Software & Data Management
When paired with modern benchtop or portable pH meters featuring DIN-ID support, the electrode enables seamless configuration transfer and calibration history logging. The embedded EEPROM stores manufacturer-defined parameters—including serial number, calibration date, slope tolerance thresholds, and junction type—ensuring metrological traceability across instrument changes. Data export formats (CSV, XML) preserve timestamped temperature-corrected mV and pH values, facilitating integration into LIMS (e.g., LabWare, Thermo Fisher SampleManager) and electronic lab notebooks (ELNs). Firmware updates on compatible readers preserve backward compatibility with legacy calibration curves and user-defined SOPs.
Applications
- Pharmaceutical QC: Dissolution testing, buffer preparation verification, and stability-indicating assays per USP
- Food & Beverage: pH monitoring during pasteurization, fermentation (yogurt, beer, wine), and shelf-life studies
- Environmental Labs: Wastewater effluent analysis, soil extract pH determination (ASTM D4972), and leachate characterization
- Academic Research: Kinetic studies requiring simultaneous pH/temperature tracking in reaction calorimetry setups
- Biotechnology: In-line pH control in single-use bioreactors and downstream purification skids
FAQ
What is the expected lifetime of the Silamid® reference system under continuous use?

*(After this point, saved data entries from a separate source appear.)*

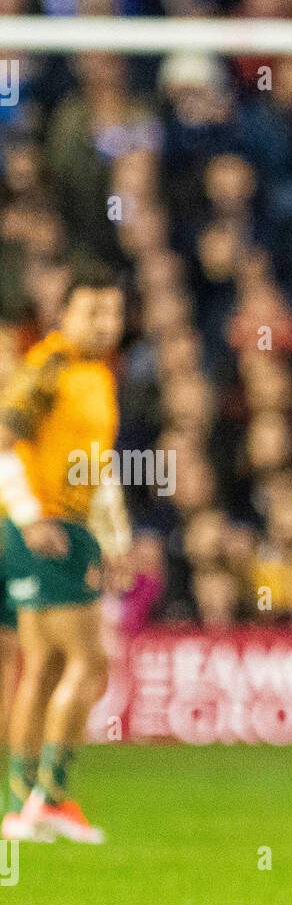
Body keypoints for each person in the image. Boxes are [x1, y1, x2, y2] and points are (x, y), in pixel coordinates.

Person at [0, 264, 129, 844]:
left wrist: (110, 539)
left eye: (113, 312)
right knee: (90, 665)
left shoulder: (93, 374)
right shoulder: (49, 368)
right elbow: (4, 438)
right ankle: (46, 799)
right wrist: (29, 517)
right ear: (65, 316)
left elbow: (94, 469)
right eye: (92, 312)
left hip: (64, 528)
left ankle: (23, 801)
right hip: (42, 529)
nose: (105, 324)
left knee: (46, 665)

With proper storage in 3 mol/L KCl and routine cleaning (e.g., 0.1 M HNO₃ for protein deposits), the Silamid® junction typically maintains stable performance for 12–18 months in standard lab use.
Can this electrode be used with non-DIN meters?

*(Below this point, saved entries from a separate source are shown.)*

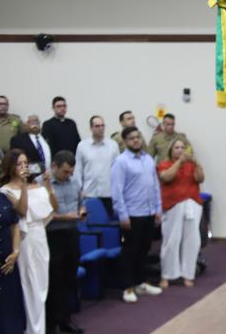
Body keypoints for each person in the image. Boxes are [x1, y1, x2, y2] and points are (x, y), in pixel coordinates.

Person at [0, 149, 56, 334]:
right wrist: (23, 186)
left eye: (26, 163)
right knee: (27, 285)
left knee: (41, 285)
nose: (24, 167)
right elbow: (22, 211)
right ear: (11, 167)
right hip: (21, 241)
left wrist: (46, 185)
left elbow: (52, 208)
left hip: (39, 237)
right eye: (19, 164)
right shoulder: (5, 190)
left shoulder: (36, 186)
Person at [110, 126, 163, 303]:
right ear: (125, 142)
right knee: (130, 252)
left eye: (138, 137)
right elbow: (117, 191)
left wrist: (158, 208)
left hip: (148, 212)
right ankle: (128, 287)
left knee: (144, 250)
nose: (136, 141)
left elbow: (155, 186)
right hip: (132, 214)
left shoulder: (148, 159)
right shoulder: (121, 162)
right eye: (131, 138)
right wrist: (122, 215)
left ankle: (141, 283)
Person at [45, 151, 85, 334]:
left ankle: (66, 319)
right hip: (53, 235)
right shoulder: (42, 184)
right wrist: (63, 216)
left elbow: (81, 203)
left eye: (70, 172)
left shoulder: (74, 182)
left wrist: (82, 210)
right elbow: (43, 216)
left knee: (70, 278)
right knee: (55, 280)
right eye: (65, 172)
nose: (68, 175)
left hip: (72, 234)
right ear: (54, 166)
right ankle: (52, 323)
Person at [157, 139, 204, 288]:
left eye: (182, 147)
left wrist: (196, 162)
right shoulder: (165, 164)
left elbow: (200, 178)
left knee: (192, 241)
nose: (180, 150)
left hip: (192, 204)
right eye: (177, 147)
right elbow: (166, 177)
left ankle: (187, 274)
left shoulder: (192, 165)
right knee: (171, 241)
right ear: (171, 150)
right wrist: (179, 163)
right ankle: (167, 275)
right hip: (172, 206)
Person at [0, 153, 26, 334]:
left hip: (7, 257)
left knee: (8, 303)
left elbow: (14, 225)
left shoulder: (2, 196)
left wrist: (16, 251)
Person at [75, 115, 119, 217]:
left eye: (102, 126)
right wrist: (80, 190)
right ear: (91, 128)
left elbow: (117, 169)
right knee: (91, 225)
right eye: (97, 126)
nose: (100, 128)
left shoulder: (113, 145)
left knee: (110, 226)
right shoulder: (82, 146)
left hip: (109, 193)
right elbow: (78, 170)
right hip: (89, 193)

Yes—via DIN-to-BNC or DIN-to-SMEK adapters—but auto-ID and temperature compensation will be disabled; manual entry of sensor parameters and external temperature input are required.
Is the Pt1000 sensor independently calibrated?

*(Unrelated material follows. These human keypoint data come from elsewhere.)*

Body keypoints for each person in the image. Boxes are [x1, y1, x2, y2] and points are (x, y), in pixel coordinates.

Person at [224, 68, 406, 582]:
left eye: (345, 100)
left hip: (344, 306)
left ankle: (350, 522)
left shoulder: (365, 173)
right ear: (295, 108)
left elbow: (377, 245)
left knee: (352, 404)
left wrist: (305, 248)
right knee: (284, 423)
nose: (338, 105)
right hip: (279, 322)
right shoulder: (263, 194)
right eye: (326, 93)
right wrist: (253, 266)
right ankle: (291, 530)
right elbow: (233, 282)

Each electrode undergoes individual Pt1000 resistance verification at 0 °C and 100 °C during final QA; full calibration certificates (ISO/IEC 17025) are available upon request.
How should the electrode be cleaned after measuring viscous or oily samples?
Rinse thoroughly with deionized water, then soak for 5–10 minutes in 0.1 M HCl or a mild detergent solution; avoid organic solvents that may degrade the glass membrane or epoxy sealant.
Does the A-5 junction require refilling or maintenance?
No—the A-5 platinum junction is sealed and non-refillable; its design eliminates electrolyte level checks but mandates periodic inspection for crystallization or blockage at the junction aperture.